▶ **TEXTE**
La jurisprudence francophone des Cours suprêmes


recherche avancée

28/09/2021 | FRANCE | N°21PA00207

France | France, Cour administrative d'appel de Paris, 3ème chambre, 28 septembre 2021, 21PA00207


Vu la procédure suivante :

Procédure contentieuse antérieure :

M. A... B... a demandé au Tribunal administratif de Paris, d'une part, d'annuler l'arrêté du 24 décembre 2019 par lequel le préfet de police a refusé de lui délivrer un titre de séjour, l'a obligé à quitter le territoire français et a fixé le pays de destination de sa reconduite à la frontière et d'autre part, d'enjoindre au préfet de police de lui délivrer une carte de séjour temporaire portant la mention " salarié " dans le délai de quinze jours ou, à titre subsidiaire, de réexaminer sa situa

tion et de lui accorder, dans cette attente, une autorisation provisoire de séjour....

Vu la procédure suivante :

Procédure contentieuse antérieure :

M. A... B... a demandé au Tribunal administratif de Paris, d'une part, d'annuler l'arrêté du 24 décembre 2019 par lequel le préfet de police a refusé de lui délivrer un titre de séjour, l'a obligé à quitter le territoire français et a fixé le pays de destination de sa reconduite à la frontière et d'autre part, d'enjoindre au préfet de police de lui délivrer une carte de séjour temporaire portant la mention " salarié " dans le délai de quinze jours ou, à titre subsidiaire, de réexaminer sa situation et de lui accorder, dans cette attente, une autorisation provisoire de séjour.

Par un jugement n° 2014920/2-2 du 14 décembre 2020, le Tribunal administratif de Paris a rejeté sa demande.

Procédure devant la Cour :

Par une requête et des pièces, enregistrées le 14 et le 21 janvier 2021, M. B..., représenté par Me Sow, demande à la Cour :

1°) d'annuler le jugement n° 2014920/2-2 du 14 décembre 2020 du Tribunal administratif de Paris ;

2°) d'annuler l'arrêté du préfet de police du 24 décembre 2019 ;

3°) d'enjoindre au préfet de police de lui délivrer une carte de séjour temporaire portant la mention " salarié " dans un délai de quinze jours à compter de la décision à intervenir ou, à défaut, d'ordonner le réexamen de sa situation, et lui accorder une autorisation provisoire de séjour l'autorisant à travailler ;

4°) de mettre à la charge de l'Etat le versement à son Conseil de la somme de

1 500 euros au titre des articles 37 de la loi du 10 juillet 1991 relative à l'aide juridique et L.761-1 du code de justice administrative.

▶ **MATÉRIEL DE TRAVAIL**
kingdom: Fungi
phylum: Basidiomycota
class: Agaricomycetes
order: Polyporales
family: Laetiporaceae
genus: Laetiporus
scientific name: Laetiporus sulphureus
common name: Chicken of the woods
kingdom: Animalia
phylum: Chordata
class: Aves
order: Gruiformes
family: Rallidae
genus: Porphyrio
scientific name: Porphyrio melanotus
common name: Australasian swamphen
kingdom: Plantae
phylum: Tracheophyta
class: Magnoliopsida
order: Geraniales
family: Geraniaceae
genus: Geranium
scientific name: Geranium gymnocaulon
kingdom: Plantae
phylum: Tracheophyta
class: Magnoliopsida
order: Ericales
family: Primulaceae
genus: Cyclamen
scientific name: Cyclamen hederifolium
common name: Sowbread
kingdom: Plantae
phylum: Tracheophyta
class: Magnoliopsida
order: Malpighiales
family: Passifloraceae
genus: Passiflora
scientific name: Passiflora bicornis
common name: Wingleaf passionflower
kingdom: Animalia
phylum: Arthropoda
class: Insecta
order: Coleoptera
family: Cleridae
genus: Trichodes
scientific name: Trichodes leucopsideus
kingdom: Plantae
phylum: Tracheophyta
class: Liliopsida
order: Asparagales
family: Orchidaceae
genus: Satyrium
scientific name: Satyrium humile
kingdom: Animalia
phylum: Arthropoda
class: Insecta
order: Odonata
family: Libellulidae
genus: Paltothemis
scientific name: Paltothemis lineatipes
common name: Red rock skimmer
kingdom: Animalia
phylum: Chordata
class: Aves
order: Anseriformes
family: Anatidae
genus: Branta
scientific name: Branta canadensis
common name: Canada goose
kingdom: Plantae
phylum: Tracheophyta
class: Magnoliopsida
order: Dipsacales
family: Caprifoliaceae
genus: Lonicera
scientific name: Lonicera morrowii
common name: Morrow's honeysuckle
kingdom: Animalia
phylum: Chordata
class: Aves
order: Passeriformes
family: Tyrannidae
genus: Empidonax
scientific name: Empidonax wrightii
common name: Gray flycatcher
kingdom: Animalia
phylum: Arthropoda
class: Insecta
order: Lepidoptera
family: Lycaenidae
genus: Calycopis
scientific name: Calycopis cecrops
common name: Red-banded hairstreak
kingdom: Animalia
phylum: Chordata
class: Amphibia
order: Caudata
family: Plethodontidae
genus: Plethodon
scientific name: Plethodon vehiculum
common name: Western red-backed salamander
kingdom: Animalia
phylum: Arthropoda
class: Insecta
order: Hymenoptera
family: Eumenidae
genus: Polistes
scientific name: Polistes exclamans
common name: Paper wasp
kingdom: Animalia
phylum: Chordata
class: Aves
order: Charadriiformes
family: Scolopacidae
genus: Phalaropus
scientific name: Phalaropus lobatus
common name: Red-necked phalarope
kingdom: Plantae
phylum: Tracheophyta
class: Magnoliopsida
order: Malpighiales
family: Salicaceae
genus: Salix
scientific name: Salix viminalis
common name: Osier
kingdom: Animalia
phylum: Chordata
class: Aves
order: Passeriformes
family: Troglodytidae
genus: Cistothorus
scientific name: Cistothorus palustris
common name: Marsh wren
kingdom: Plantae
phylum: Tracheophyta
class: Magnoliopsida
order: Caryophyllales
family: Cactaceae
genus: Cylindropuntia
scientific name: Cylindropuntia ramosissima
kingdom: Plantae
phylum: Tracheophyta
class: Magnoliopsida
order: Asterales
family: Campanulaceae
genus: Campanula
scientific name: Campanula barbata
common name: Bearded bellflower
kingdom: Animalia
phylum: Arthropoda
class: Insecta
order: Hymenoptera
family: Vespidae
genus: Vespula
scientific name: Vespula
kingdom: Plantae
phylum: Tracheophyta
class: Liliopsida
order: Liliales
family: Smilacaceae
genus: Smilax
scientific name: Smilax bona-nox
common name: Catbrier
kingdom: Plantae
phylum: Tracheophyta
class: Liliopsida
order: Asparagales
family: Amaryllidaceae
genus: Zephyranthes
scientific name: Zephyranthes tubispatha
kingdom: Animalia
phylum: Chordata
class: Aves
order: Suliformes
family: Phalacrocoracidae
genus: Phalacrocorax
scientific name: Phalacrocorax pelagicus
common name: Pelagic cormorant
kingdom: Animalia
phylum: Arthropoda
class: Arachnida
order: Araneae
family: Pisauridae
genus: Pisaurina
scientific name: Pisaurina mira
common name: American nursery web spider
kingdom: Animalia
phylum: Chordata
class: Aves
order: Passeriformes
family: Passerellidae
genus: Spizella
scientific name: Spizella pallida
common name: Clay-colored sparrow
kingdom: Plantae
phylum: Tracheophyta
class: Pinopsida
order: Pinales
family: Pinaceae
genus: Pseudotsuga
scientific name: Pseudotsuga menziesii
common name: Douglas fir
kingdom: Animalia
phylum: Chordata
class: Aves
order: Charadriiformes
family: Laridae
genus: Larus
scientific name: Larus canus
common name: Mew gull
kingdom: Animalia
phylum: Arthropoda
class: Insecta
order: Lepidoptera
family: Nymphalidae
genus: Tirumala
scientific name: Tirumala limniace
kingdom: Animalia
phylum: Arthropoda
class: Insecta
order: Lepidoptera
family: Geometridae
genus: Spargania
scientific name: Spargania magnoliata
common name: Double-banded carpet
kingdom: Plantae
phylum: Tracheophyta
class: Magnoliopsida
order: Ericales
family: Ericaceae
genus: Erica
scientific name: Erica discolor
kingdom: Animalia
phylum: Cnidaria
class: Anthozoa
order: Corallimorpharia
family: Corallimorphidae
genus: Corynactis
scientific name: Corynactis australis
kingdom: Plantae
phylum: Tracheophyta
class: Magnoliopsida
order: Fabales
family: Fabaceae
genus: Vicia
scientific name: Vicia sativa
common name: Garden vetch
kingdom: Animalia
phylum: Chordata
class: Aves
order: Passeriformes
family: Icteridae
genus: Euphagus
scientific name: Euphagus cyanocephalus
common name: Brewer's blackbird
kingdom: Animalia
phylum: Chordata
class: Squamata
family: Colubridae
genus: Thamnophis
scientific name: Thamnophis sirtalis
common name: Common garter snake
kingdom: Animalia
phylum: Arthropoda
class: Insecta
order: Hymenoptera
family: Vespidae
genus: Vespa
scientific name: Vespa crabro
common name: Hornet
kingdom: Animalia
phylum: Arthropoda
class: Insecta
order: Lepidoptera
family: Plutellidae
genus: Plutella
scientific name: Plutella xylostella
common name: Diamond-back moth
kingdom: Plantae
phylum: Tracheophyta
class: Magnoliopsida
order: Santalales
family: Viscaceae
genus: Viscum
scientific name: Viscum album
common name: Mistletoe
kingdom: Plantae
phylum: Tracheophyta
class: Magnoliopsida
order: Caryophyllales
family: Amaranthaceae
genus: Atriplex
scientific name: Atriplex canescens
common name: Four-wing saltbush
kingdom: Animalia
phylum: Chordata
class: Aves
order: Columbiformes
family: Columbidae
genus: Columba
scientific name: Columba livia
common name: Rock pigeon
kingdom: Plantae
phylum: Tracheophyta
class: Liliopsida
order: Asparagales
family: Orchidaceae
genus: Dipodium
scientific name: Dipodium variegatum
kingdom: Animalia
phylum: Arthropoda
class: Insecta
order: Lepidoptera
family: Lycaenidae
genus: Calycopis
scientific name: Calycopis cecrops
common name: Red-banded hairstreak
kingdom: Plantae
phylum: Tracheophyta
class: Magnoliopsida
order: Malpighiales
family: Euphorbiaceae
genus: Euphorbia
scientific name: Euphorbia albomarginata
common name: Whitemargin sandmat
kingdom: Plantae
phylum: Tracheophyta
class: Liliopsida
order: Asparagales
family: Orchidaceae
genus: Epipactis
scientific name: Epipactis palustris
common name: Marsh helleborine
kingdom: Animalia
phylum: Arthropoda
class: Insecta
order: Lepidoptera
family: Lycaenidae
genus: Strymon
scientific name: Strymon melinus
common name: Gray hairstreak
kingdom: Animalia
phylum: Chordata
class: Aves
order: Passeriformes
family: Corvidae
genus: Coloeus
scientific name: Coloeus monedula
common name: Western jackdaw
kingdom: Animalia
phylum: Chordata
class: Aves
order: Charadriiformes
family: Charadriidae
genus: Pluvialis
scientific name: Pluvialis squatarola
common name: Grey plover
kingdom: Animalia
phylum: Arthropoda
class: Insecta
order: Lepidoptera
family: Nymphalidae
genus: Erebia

▶ **CONSIGNE 1**
Recopiez fidèlement le passage de la décision qui commence par les mots contenant « Procédure devant la » et se termine par « de justice administrative. ».
▶ **CONSIGNE 2**
Réécrivez en liste JSON de chaînes, une chaîne par ligne et sans les lignes vides, la portion de la liste qui va de la ligne contenant « scientific name: Polistes exclamans » jusqu'à celle contenant « genus: Spizella », ces deux lignes comprises.
La liste n'a aucun rapport avec la décision.

▶ **RÉPONSE COMPLÈTE 1**
Procédure devant la Cour :

Par une requête et des pièces, enregistrées le 14 et le 21 janvier 2021, M. B..., représenté par Me Sow, demande à la Cour :

1°) d'annuler le jugement n° 2014920/2-2 du 14 décembre 2020 du Tribunal administratif de Paris ;

2°) d'annuler l'arrêté du préfet de police du 24 décembre 2019 ;

3°) d'enjoindre au préfet de police de lui délivrer une carte de séjour temporaire portant la mention " salarié " dans un délai de quinze jours à compter de la décision à intervenir ou, à défaut, d'ordonner le réexamen de sa situation, et lui accorder une autorisation provisoire de séjour l'autorisant à travailler ;

4°) de mettre à la charge de l'Etat le versement à son Conseil de la somme de

1 500 euros au titre des articles 37 de la loi du 10 juillet 1991 relative à l'aide juridique et L.761-1 du code de justice administrative.

▶ **RÉPONSE COMPLÈTE 2**
[
  "scientific name: Polistes exclamans",
  "common name: Paper wasp",
  "kingdom: Animalia",
  "phylum: Chordata",
  "class: Aves",
  "order: Charadriiformes",
  "family: Scolopacidae",
  "genus: Phalaropus",
  "scientific name: Phalaropus lobatus",
  "common name: Red-necked phalarope",
  "kingdom: Plantae",
  "phylum: Tracheophyta",
  "class: Magnoliopsida",
  "order: Malpighiales",
  "family: Salicaceae",
  "genus: Salix",
  "scientific name: Salix viminalis",
  "common name: Osier",
  "kingdom: Animalia",
  "phylum: Chordata",
  "class: Aves",
  "order: Passeriformes",
  "family: Troglodytidae",
  "genus: Cistothorus",
  "scientific name: Cistothorus palustris",
  "common name: Marsh wren",
  "kingdom: Plantae",
  "phylum: Tracheophyta",
  "class: Magnoliopsida",
  "order: Caryophyllales",
  "family: Cactaceae",
  "genus: Cylindropuntia",
  "scientific name: Cylindropuntia ramosissima",
  "kingdom: Plantae",
  "phylum: Tracheophyta",
  "class: Magnoliopsida",
  "order: Asterales",
  "family: Campanulaceae",
  "genus: Campanula",
  "scientific name: Campanula barbata",
  "common name: Bearded bellflower",
  "kingdom: Animalia",
  "phylum: Arthropoda",
  "class: Insecta",
  "order: Hymenoptera",
  "family: Vespidae",
  "genus: Vespula",
  "scientific name: Vespula",
  "kingdom: Plantae",
  "phylum: Tracheophyta",
  "class: Liliopsida",
  "order: Liliales",
  "family: Smilacaceae",
  "genus: Smilax",
  "scientific name: Smilax bona-nox",
  "common name: Catbrier",
  "kingdom: Plantae",
  "phylum: Tracheophyta",
  "class: Liliopsida",
  "order: Asparagales",
  "family: Amaryllidaceae",
  "genus: Zephyranthes",
  "scientific name: Zephyranthes tubispatha",
  "kingdom: Animalia",
  "phylum: Chordata",
  "class: Aves",
  "order: Suliformes",
  "family: Phalacrocoracidae",
  "genus: Phalacrocorax",
  "scientific name: Phalacrocorax pelagicus",
  "common name: Pelagic cormorant",
  "kingdom: Animalia",
  "phylum: Arthropoda",
  "class: Arachnida",
  "order: Araneae",
  "family: Pisauridae",
  "genus: Pisaurina",
  "scientific name: Pisaurina mira",
  "common name: American nursery web spider",
  "kingdom: Animalia",
  "phylum: Chordata",
  "class: Aves",
  "order: Passeriformes",
  "family: Passerellidae",
  "genus: Spizella"
]